Two minor quibbles - first, we want to use the data about the other 199 runners to draw conclusions about Mike. So Mike should be removed from the pool of runners that we are considering when we are estimating the probability of a runner getting missed at one of the checkpoints. According to this reasoning, if we stick with P(not photo'd, assuming you ran) = (# not photo'd)/(# who ran) - more on that in a second - the new numbers we get are:
P(Mike not photo'd, assuming Mike ran) = (20/199)*(0/199)*(64/199)*(81/199)*(4/199) = 0.
This brings us to quibble #2, which is that we're using the wrong way to estimate the probability of getting missed at each checkpoint. The method used treats the the 200 runners as a population, whereas instead it is more appropriate to treat the 199 other runners as a sample from some larger distribution.
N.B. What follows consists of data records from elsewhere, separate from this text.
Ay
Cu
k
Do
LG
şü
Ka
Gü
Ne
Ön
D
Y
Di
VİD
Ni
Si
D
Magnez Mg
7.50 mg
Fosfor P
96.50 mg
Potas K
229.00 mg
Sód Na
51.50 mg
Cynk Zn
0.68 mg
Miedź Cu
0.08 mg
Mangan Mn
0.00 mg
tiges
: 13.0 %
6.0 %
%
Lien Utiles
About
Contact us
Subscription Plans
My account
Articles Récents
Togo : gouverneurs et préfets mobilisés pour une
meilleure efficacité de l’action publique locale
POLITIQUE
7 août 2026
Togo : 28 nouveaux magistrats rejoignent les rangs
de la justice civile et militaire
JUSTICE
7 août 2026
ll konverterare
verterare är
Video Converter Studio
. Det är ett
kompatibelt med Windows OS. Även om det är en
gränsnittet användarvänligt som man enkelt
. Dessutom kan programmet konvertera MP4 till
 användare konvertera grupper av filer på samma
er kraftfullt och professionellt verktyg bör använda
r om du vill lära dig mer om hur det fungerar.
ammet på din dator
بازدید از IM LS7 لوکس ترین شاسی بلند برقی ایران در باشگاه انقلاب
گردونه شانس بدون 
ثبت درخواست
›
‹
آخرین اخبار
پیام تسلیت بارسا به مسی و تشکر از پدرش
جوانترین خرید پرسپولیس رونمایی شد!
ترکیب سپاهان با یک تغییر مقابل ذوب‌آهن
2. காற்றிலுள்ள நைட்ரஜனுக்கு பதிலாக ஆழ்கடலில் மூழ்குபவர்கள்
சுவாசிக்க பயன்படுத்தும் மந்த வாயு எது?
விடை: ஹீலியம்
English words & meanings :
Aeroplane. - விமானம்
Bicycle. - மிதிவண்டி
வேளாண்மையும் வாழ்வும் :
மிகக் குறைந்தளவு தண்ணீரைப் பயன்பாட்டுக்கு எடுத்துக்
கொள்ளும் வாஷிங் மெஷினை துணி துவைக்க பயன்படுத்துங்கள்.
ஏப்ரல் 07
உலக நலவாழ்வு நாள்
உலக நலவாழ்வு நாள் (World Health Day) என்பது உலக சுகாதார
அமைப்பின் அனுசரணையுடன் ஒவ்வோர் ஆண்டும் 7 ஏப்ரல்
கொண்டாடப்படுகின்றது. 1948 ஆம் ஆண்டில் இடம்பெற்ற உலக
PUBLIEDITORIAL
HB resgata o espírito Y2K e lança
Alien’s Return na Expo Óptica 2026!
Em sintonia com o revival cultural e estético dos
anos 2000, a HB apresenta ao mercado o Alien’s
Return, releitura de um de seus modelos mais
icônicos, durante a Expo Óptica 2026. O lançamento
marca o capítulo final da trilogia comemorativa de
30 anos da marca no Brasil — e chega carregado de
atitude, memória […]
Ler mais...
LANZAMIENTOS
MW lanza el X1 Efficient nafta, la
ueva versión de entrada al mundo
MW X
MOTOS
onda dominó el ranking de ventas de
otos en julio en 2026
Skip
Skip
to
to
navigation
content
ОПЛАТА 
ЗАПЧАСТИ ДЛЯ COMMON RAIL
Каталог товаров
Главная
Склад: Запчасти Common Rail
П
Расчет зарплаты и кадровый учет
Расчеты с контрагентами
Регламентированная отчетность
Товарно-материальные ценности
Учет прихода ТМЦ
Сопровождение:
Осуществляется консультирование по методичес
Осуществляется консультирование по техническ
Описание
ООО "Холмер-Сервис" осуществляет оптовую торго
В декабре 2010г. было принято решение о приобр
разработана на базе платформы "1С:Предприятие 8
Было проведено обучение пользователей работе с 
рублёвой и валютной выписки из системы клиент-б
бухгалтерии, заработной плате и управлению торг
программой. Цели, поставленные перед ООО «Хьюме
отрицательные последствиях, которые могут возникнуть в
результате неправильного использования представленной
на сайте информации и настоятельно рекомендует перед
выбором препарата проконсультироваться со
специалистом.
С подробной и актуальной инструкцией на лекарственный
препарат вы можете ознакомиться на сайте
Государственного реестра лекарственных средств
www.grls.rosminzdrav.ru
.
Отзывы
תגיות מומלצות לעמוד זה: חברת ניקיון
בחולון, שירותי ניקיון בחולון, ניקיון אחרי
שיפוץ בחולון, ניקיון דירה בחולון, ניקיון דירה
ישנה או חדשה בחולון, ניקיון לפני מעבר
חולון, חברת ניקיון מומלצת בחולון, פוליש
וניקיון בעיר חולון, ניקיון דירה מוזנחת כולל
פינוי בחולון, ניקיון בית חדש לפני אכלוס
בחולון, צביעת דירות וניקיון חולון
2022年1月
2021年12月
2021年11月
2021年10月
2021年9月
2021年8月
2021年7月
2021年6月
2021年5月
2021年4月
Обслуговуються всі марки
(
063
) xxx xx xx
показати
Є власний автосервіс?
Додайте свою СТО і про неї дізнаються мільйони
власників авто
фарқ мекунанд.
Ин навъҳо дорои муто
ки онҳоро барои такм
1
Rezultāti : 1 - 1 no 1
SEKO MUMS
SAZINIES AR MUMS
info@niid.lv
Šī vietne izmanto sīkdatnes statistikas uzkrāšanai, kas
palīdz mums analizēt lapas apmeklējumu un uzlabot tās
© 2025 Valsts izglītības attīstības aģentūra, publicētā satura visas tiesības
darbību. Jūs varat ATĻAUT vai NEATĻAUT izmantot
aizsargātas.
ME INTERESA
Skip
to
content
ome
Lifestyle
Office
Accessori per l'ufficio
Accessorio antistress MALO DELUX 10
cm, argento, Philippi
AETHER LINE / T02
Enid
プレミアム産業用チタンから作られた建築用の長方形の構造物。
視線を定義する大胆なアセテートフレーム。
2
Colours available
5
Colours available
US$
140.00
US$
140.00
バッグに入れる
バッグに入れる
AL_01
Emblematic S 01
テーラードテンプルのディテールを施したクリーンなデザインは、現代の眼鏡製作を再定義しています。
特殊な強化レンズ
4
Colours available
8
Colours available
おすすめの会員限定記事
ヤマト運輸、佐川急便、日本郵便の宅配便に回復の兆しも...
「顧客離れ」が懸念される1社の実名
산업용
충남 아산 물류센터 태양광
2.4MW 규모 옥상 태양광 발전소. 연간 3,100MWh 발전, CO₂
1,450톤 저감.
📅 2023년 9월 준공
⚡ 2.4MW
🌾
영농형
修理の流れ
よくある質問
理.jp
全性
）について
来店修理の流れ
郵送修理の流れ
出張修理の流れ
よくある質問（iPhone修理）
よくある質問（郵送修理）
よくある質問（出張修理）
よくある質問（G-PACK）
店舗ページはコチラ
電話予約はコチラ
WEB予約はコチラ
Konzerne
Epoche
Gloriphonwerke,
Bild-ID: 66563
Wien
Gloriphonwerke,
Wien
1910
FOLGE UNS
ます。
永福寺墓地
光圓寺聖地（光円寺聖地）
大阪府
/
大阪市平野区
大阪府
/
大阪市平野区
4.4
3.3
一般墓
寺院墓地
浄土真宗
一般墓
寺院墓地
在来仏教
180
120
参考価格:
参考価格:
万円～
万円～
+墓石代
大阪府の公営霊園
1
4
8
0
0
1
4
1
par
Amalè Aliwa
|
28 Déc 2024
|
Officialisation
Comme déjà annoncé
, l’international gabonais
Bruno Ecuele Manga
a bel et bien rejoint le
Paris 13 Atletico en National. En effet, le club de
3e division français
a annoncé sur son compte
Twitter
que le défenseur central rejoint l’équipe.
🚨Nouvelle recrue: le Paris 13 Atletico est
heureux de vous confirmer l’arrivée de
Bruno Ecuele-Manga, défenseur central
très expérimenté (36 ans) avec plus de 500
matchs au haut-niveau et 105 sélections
As above, this is because we want to use the data from the other runners to evaluate the plausibility of the data we have about Mike, under the assumption that Mike actually ran (i.e. under the assumption that Mike Rossi is drawn from the same sample as the 199 other runners). It's a minor difference, but it can matter a lot in cases like the mile 7 checkpoint where Mike was the only one missed. Anyway, the 'right' way to do it is using 'Laplace's rule of succession' which suggests that if you perform n trials, and achieve s successes, the probability of success should be estimated as (s+1)/(n+2). See here for example:
http://www.cut-the-knot.org/Probability/RuleOfSuccession.shtml. This can be formally derived from the axioms of probability theory, assuming a 50% prior for the probability of success. In any case, this means that the numbers end up as follows:
P(Mike not photo'd, assuming Mike ran) = (21/201)*(1/201)*(65/201)*(82/201)*(5/201) = 1.7 x 10^-6.
So the slightly tweaked numbers are 1.7 out of a million (instead of 1.75 out of a million), or 1 in 586 thousand (instead of 1 in 572 thousand).
Thanks again for the link to the video, and sorry for having been behind the times. Obviously the quibbles I pointed out don't affect the conclusions of the analysis in a serious way, but I do feel that 1 in 586 thousand is the more defensible number (for all you probability purists out there).